A bright spot is seen a small distance away from the star, roughly 90 times the Earth-Sun distance, or about 14 billion kilometers out — a bit over twice as far as Pluto from the Sun. It’s outside the main disk of gas but inside the dust ring. 

AB Aur moves slowly in our sky relative to more distant objects, and if this spot were a background star or galaxy it would be at a very different position in the images after 15 years. It was seen in infrared observations taken by Hubble in 2007, and is still in nearly the same position relative to the star in new observations. It’s also seen in images taken with the Subaru telescope, so it’s not due to some telescope or processing artifact. It’s real, and it moves along with the star.

Not only that, over the time between images the spot is seen to move a little bit around the star, consistent with it orbiting the star at that distance in a counterclockwise direction. That would be true for a protoplanet as well as for just some large clump of gas, so that’s interesting but not conclusive.

Better, though: Its position matches theoretical predictions of where a massive protoplanet should be to explain the spiral features in the gas disk, which is exciting. 

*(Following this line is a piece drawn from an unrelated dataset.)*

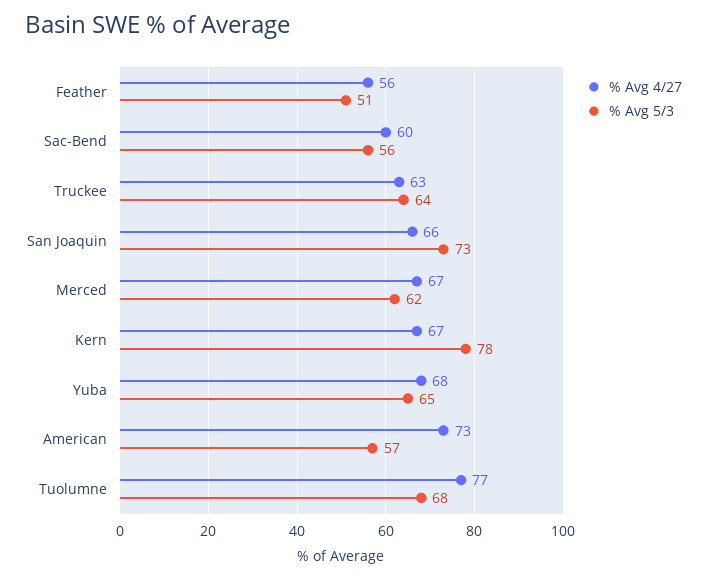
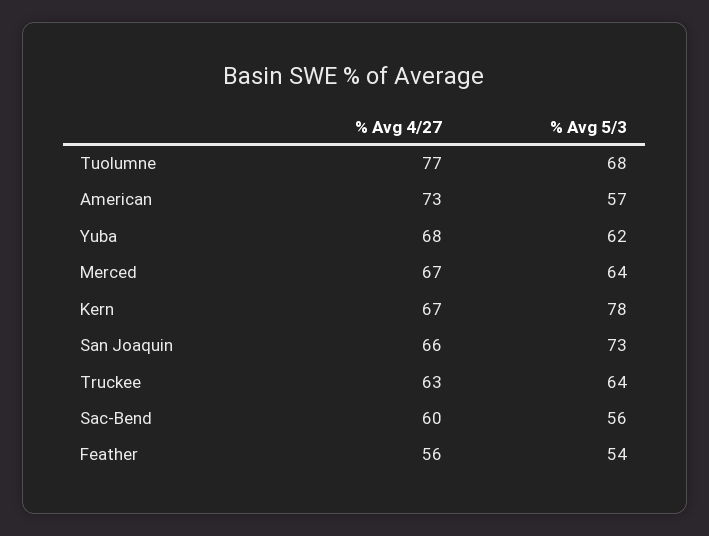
% Avg 5/3, Feather: 51 -> 54
% Avg 5/3, Merced: 62 -> 64
% Avg 5/3, Yuba: 65 -> 62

Infrared images of AB Aurigae using the NICMOS camera on Hubble

It’s also clearly not a point source, not a simple dot, in the images. Its size implies it’s at most about 2 billion kilometers across, which is huge. However, if a still-forming planet is at that distance from its star and has a mass of about 4 times Jupiter’s mass, it would have a disk of material surrounding it that would be about that size. So again, this is consistent with a massive protoplanet.

If this were just a blob of dust orbiting the star, the light we see from it would be highly polarized; that is, the waves of light would be strongly aligned. This is not seen, indicating the light is coming from the object itself and not just from reflected light. In other words, it’s glowing. Also, it’s seen in the kind of light emitted by excited hydrogen gas, which is expected for a planet surrounded by gas that’s falling into it. 

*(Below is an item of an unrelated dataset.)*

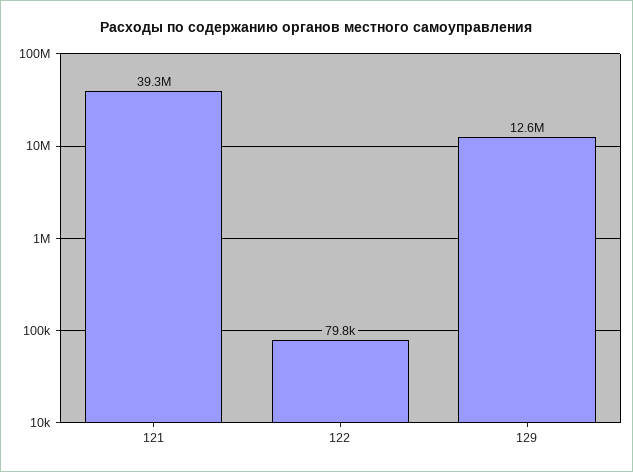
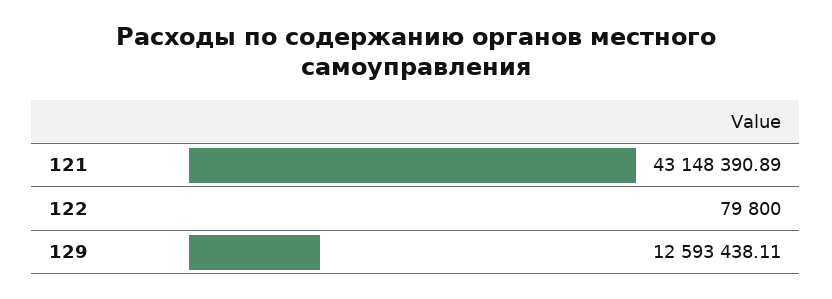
121: 39300000 -> 43148390.89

The colors of the spot also are consistent with it being a massive but still very hot planet. Using theoretical models, the best fit the astronomers got was for a young planet about 9 times Jupiter’s mass, 2.75 times its diameter — pretty big, but that’s because its still forming and hasn’t settled down yet — and with a temperature of about 2,000° C. Super hot, but again that’s expected. That matches an accretion rate — how quickly matter is falling on it — of about a millionth of Jupiter’s mass every year. That may not sound like much, but Jupiter is a beast. That accretion rate is equal to 5,000 trillion tons per day

That’s 66 billion tons per second. Per second. That’s like a 4-kilometer-wide asteroid — roughly half the diameter of the dinosaur killer — impacting the protoplanet every single second of every day of every year, for hundreds of thousands of years. No wonder it’s glowing hot.

Having said all this, this isn’t conclusive proof it really is an accreting protoplanet, but it’s pretty dang convincing evidence. 

Stis Abaurigae

That makes me very happy. As I’ve written before, back in the day I worked on the 1999 Hubble observations of this star. This potential protoplanet was too close to the star to be seen in our data, but the new observations were done in a different way that allowed the planet to be teased out of all the light from the star. Impressive. 

And it’s so close to us! We see stars forming all over the Milky Way, all the time, and this is yet another piece of the galactic puzzle that shows that planets form right along with them. The Universe is filled with planets, worlds beyond counting, and we’re just getting started finding them.

Tip o’ the dew shield to Thayne Currie, lead author on this research, for alerting me to his work.